**What you have to do**
Copy out, word for word, the entries from the line with "col_2 (Price)" up to and including the line with "List the series in order of their overall".

START Records for this exercise

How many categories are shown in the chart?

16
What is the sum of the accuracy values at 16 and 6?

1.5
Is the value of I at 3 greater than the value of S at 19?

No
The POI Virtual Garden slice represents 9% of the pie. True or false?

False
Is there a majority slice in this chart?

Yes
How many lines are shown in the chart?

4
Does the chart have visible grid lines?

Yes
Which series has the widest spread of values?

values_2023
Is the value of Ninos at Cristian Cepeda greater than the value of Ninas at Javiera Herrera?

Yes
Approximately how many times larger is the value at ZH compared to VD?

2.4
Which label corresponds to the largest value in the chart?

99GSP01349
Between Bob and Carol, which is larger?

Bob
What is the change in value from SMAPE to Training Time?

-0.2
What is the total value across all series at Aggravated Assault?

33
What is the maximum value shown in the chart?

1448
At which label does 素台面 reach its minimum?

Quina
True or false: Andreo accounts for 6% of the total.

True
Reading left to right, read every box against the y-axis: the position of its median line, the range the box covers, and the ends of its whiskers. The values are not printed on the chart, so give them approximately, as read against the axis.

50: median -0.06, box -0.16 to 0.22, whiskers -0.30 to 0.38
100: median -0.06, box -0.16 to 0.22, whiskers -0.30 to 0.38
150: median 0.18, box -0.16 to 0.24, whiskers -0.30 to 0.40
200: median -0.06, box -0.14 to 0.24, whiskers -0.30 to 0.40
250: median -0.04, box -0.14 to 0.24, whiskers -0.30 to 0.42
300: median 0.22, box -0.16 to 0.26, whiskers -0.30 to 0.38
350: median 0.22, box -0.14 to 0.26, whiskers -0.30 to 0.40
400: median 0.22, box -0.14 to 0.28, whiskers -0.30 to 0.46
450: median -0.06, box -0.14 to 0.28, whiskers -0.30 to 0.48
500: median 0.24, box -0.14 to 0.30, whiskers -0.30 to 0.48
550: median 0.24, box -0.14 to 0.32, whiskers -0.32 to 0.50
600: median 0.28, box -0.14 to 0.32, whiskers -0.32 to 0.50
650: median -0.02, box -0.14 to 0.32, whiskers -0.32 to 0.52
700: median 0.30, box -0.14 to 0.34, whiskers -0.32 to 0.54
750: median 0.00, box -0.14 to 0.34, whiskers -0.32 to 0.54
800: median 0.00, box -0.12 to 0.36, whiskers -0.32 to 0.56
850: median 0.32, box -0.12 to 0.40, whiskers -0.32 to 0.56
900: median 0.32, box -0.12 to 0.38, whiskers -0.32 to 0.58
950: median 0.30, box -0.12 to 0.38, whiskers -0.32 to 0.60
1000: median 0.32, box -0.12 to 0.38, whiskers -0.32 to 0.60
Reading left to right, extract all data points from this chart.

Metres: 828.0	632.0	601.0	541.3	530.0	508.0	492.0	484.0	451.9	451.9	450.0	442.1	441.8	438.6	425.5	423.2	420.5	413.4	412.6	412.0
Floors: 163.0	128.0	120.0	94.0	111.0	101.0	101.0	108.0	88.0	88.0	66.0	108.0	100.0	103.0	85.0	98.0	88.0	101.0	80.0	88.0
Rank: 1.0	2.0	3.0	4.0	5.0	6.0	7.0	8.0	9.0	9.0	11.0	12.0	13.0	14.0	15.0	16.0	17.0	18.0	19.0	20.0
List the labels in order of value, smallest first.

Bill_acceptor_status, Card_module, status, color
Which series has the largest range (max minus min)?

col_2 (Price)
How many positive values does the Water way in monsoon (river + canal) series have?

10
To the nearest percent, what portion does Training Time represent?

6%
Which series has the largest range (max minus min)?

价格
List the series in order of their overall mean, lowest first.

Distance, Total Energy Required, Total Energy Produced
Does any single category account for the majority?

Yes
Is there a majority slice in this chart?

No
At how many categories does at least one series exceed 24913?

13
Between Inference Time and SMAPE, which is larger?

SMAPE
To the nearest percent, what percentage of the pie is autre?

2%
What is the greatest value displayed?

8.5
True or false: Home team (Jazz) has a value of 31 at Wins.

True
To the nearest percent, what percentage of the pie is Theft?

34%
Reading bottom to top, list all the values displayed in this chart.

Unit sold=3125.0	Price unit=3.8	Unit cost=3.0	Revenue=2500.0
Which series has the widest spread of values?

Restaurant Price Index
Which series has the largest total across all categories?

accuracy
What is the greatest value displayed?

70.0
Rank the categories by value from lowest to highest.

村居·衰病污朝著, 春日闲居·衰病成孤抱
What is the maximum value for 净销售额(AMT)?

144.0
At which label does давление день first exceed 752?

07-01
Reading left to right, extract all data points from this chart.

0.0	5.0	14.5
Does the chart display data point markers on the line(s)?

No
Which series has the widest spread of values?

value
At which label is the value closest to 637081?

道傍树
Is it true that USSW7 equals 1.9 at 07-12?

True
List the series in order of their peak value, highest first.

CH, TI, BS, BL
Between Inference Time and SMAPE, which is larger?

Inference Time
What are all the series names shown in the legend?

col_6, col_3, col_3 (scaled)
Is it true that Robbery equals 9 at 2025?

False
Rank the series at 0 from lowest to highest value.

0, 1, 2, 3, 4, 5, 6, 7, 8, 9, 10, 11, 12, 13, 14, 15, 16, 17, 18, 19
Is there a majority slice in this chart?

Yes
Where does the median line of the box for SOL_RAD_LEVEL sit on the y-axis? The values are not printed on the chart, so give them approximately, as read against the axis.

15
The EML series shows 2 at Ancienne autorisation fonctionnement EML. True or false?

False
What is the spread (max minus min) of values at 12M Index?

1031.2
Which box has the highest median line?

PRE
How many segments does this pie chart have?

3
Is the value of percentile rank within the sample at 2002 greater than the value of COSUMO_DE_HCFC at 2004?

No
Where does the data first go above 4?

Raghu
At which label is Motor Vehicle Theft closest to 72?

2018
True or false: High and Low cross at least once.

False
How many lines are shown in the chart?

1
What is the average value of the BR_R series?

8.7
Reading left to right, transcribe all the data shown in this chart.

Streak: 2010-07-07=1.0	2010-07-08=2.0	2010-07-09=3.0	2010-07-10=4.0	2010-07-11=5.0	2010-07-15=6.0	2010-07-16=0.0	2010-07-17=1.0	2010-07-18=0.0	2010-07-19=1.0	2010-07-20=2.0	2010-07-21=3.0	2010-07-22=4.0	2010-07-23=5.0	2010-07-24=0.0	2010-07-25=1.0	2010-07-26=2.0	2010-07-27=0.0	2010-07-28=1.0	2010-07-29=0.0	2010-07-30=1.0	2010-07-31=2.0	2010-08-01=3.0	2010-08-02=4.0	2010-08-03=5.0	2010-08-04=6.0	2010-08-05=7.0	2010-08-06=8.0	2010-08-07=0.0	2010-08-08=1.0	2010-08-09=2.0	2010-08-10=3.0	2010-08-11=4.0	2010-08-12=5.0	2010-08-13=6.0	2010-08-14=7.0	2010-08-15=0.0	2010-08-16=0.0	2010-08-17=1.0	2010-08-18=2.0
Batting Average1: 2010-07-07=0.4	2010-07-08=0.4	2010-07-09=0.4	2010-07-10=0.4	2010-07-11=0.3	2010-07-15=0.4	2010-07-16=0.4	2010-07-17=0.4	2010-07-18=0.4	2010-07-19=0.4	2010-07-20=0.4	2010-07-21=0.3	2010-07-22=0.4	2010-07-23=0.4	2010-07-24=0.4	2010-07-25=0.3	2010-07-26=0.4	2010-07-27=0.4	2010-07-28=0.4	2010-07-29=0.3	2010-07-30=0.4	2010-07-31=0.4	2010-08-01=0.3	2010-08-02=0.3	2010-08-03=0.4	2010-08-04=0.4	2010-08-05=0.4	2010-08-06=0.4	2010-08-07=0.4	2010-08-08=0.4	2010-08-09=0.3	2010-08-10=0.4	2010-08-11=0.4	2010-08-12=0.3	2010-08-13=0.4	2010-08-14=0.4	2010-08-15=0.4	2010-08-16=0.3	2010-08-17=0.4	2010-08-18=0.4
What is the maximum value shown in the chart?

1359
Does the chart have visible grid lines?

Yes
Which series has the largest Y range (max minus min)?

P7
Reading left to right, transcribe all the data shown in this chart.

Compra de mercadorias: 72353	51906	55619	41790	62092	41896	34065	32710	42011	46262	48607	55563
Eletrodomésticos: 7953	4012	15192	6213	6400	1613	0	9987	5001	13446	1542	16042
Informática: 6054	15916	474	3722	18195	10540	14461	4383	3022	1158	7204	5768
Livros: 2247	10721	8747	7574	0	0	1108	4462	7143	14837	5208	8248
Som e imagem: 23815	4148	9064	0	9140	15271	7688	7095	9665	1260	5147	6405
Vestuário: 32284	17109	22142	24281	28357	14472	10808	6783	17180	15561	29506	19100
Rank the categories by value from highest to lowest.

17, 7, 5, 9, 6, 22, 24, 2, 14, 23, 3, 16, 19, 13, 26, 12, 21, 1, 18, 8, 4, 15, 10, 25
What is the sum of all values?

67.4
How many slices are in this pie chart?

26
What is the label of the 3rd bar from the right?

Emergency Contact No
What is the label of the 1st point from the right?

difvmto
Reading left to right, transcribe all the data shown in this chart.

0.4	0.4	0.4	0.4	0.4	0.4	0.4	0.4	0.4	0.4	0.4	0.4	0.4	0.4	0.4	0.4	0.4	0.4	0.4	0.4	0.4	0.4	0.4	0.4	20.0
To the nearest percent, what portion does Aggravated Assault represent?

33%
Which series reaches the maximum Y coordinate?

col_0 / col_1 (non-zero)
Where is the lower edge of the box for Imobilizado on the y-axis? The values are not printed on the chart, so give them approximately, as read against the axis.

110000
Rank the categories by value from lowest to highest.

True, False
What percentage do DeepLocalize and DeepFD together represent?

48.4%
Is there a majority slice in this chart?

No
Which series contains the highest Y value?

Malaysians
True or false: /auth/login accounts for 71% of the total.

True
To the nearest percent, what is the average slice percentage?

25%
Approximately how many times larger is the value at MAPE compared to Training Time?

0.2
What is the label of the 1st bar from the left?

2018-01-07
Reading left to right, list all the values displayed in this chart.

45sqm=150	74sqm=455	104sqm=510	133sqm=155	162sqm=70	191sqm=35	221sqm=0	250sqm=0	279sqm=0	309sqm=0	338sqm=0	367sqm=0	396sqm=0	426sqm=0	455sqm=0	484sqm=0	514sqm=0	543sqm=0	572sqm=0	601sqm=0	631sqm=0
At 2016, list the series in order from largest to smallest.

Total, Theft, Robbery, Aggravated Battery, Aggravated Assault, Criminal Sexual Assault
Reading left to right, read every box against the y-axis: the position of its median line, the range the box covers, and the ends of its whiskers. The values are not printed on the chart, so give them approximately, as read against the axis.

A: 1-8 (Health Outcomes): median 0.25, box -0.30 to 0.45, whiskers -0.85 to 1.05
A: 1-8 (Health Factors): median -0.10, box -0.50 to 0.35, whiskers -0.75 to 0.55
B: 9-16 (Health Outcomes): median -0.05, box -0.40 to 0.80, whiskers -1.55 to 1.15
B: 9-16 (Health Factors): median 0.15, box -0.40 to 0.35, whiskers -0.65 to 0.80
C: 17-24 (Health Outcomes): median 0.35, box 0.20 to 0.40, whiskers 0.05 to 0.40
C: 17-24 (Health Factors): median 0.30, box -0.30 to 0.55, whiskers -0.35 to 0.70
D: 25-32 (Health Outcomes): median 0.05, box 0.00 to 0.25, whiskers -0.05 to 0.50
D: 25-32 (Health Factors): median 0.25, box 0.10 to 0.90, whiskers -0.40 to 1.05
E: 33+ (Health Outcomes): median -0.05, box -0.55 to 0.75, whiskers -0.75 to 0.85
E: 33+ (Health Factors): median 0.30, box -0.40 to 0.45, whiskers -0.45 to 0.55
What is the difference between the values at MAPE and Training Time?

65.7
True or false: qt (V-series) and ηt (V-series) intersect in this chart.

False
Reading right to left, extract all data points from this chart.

END Records for this exercise

**Answer for the task**
col_2 (Price)
How many positive values does the Water way in monsoon (river + canal) series have?

10
To the nearest percent, what portion does Training Time represent?

6%
Which series has the largest range (max minus min)?

价格
List the series in order of their overall mean, lowest first.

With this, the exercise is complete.